_Description of the task_
Write out again, exactly, the lines below starting at the one with "Wiederverwerten oder Entsorgen" and ending at the one with "Max-Rappenglitz-Ring".

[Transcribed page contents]
________________________________________

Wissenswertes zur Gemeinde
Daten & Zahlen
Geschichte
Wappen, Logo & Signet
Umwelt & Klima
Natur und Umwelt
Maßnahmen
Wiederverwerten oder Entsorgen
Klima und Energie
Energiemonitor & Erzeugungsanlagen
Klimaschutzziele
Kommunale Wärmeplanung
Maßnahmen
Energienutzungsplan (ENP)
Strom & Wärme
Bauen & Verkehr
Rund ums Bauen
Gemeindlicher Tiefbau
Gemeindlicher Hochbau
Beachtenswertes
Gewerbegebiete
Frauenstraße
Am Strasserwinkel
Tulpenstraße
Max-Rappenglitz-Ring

________________________________________

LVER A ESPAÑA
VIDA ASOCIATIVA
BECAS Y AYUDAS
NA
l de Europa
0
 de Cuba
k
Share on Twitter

________________________________________

_Result of this exercise_
Wiederverwerten oder Entsorgen
Klima und Energie
Energiemonitor & Erzeugungsanlagen
Klimaschutzziele
Kommunale Wärmeplanung
Maßnahmen
Energienutzungsplan (ENP)
Strom & Wärme
Bauen & Verkehr
Rund ums Bauen
Gemeindlicher Tiefbau
Gemeindlicher Hochbau
Beachtenswertes
Gewerbegebiete
Frauenstraße
Am Strasserwinkel
Tulpenstraße
Max-Rappenglitz-Ring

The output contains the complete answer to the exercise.